■ **ACTIVITY**:
Copy the result of filtering the entries below for lines that include the string "down".
── DATA UNDER STUDY
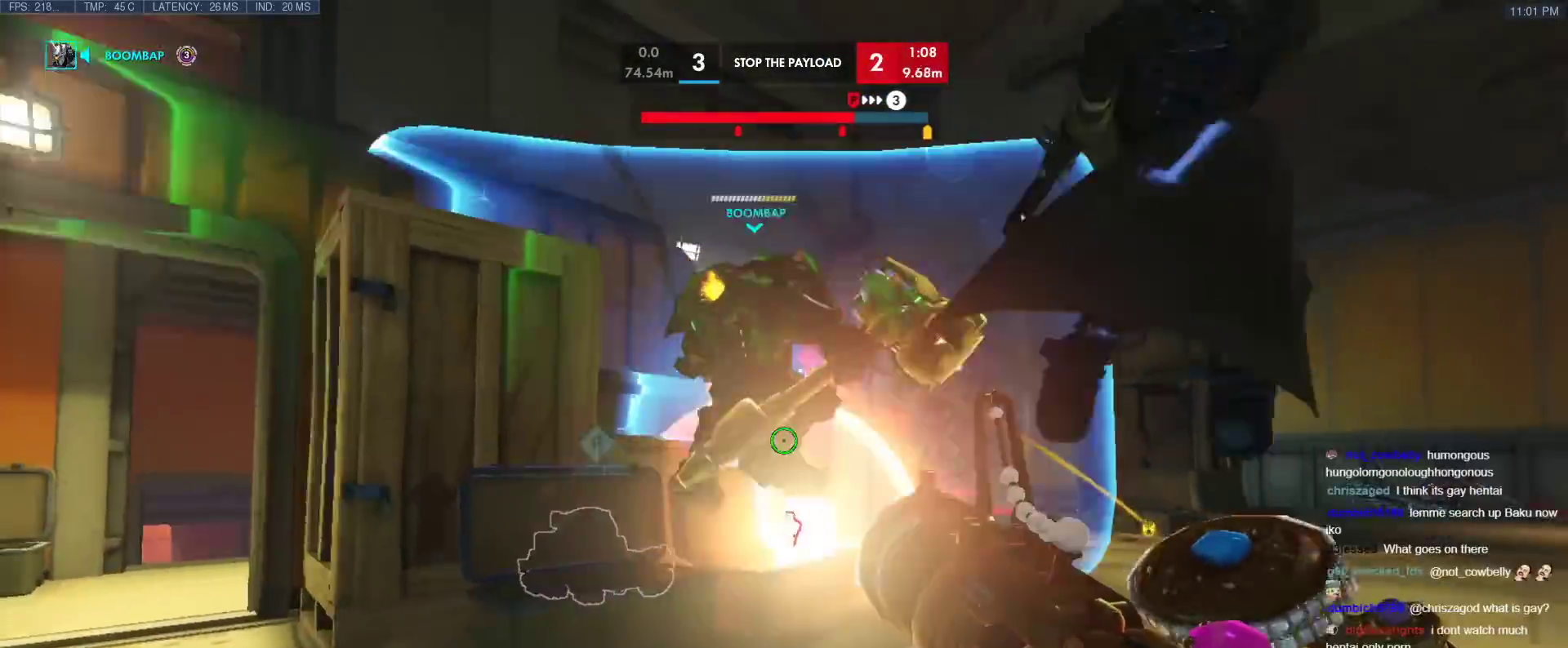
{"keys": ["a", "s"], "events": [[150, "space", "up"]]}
────
── DATA UNDER STUDY
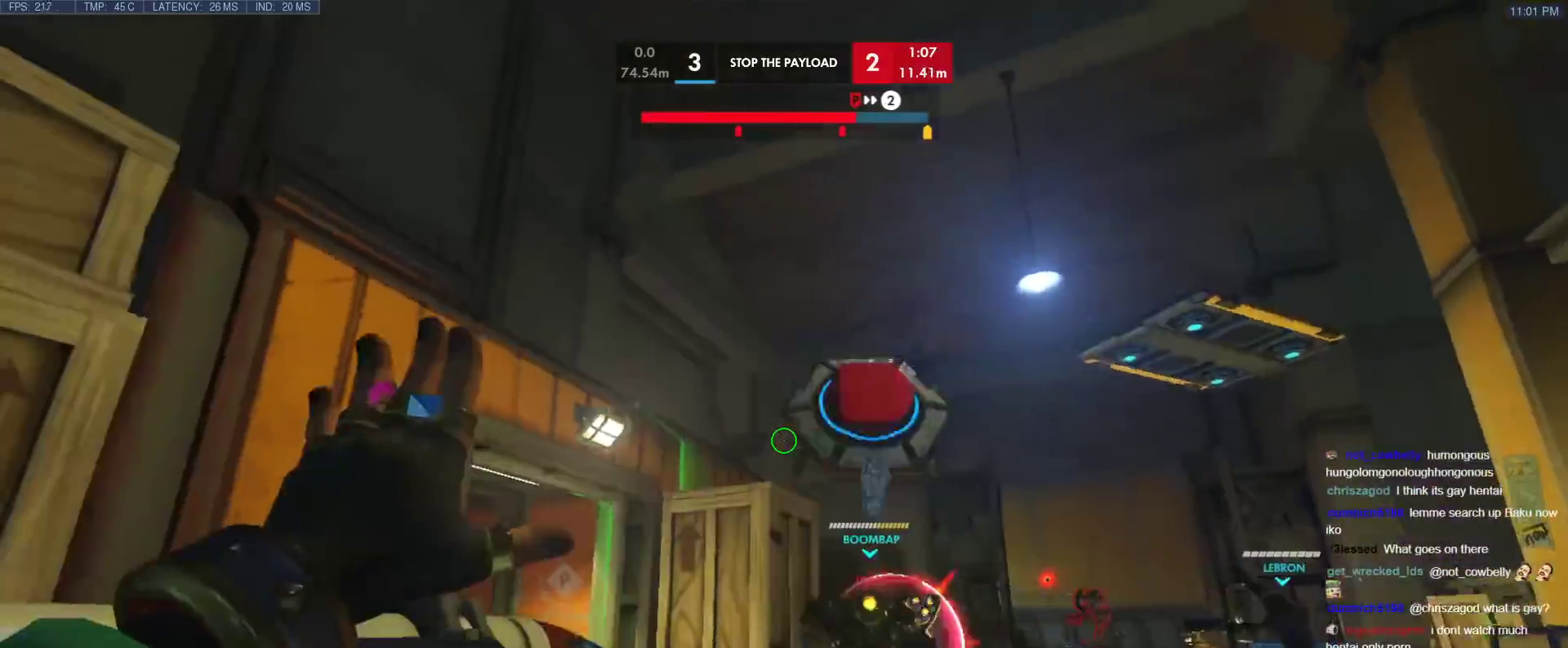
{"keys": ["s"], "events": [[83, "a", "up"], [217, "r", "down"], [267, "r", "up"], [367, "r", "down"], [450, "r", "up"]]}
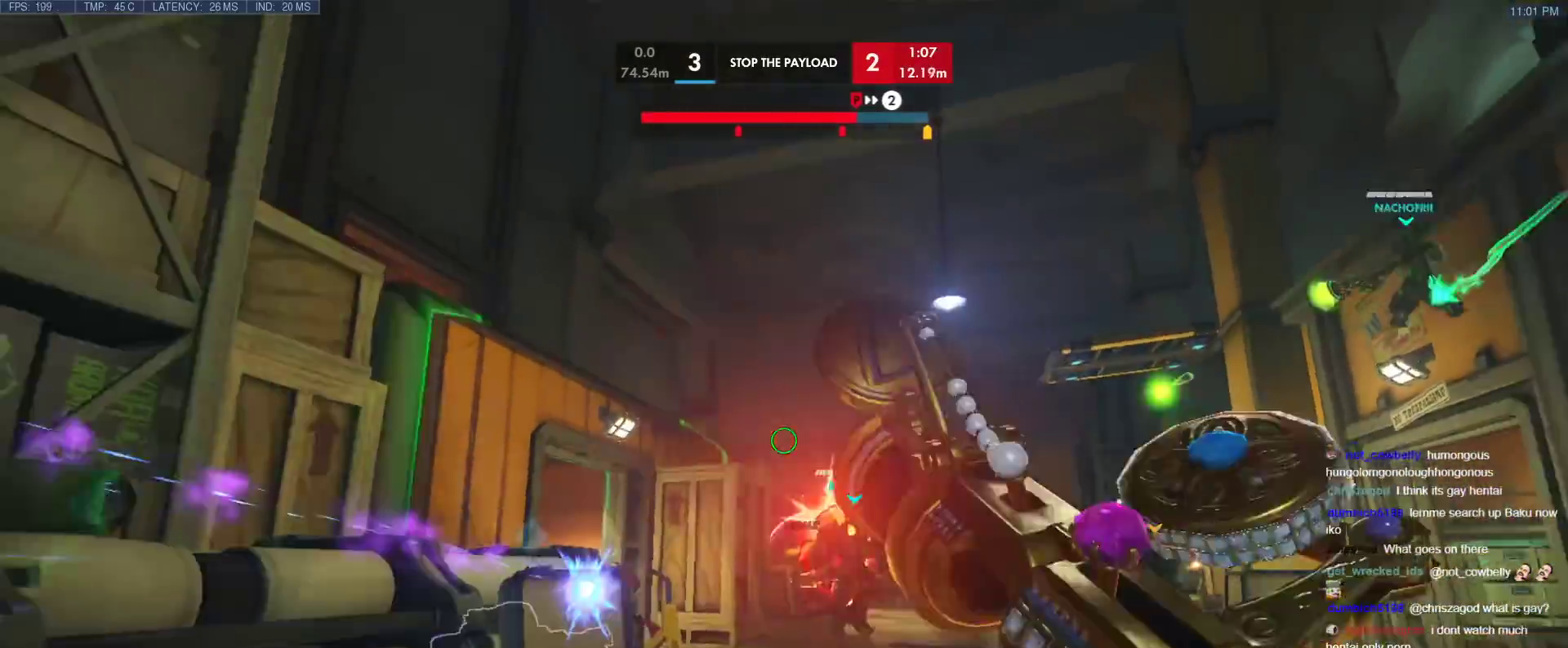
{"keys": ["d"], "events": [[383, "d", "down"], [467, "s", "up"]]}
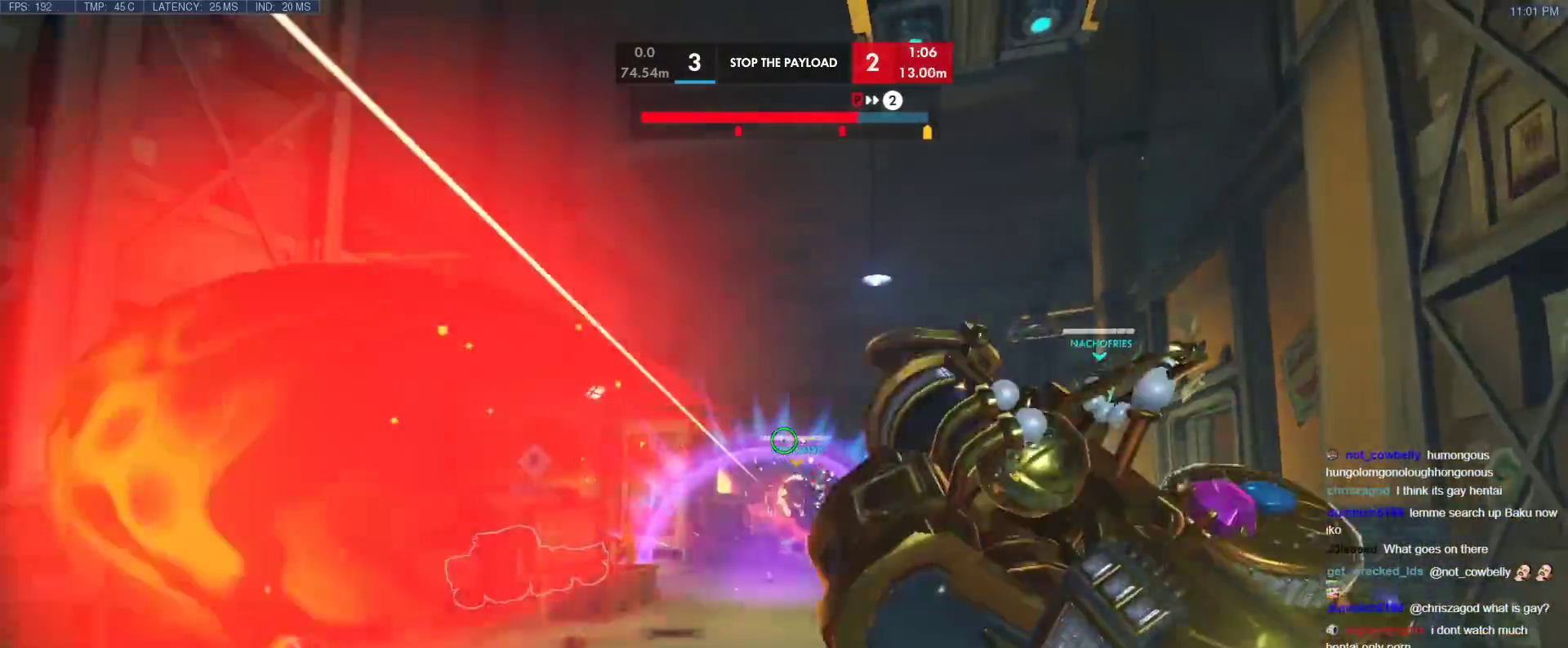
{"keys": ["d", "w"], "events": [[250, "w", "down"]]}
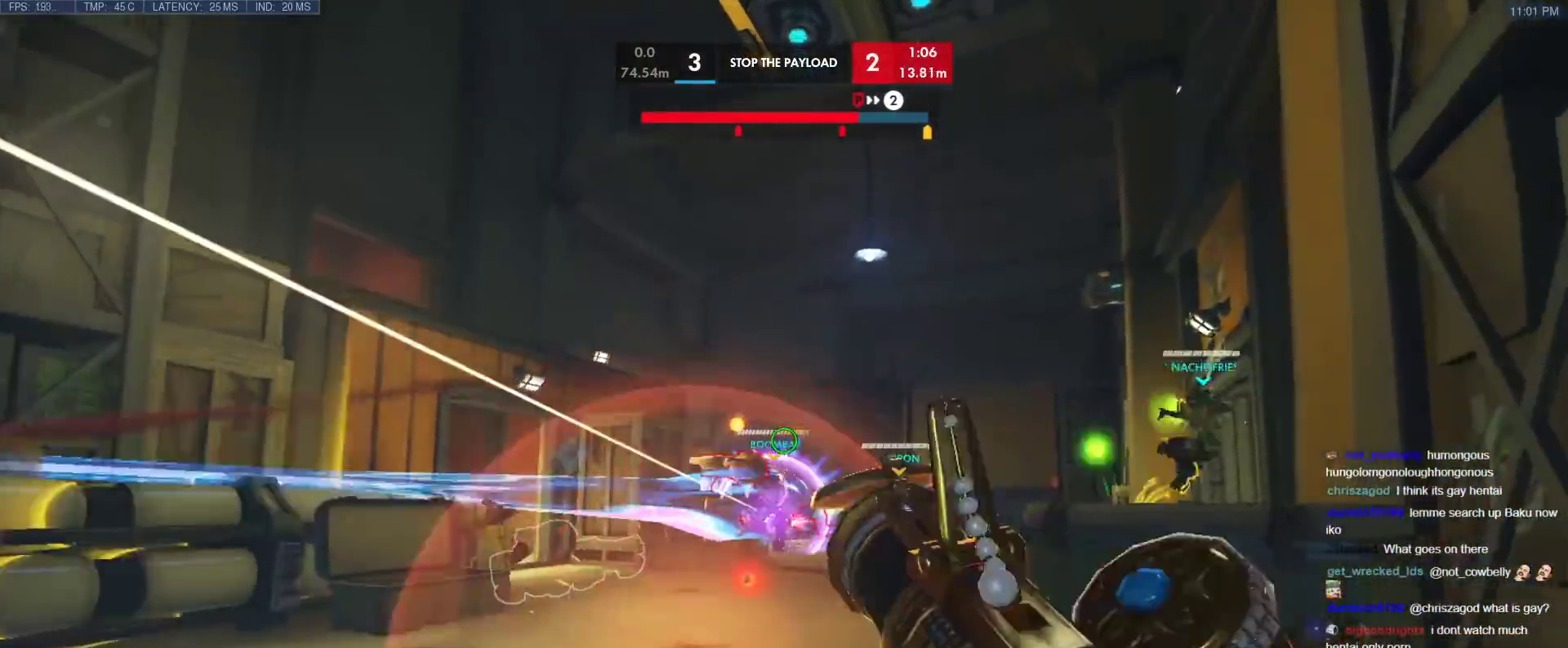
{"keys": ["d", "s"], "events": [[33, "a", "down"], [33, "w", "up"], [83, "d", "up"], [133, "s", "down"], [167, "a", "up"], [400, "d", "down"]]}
────
■ **TASK RESPONSE**:
{"keys": ["s"], "events": [[83, "a", "up"], [217, "r", "down"], [267, "r", "up"], [367, "r", "down"], [450, "r", "up"]]}
{"keys": ["d"], "events": [[383, "d", "down"], [467, "s", "up"]]}
{"keys": ["d", "w"], "events": [[250, "w", "down"]]}
{"keys": ["d", "s"], "events": [[33, "a", "down"], [33, "w", "up"], [83, "d", "up"], [133, "s", "down"], [167, "a", "up"], [400, "d", "down"]]}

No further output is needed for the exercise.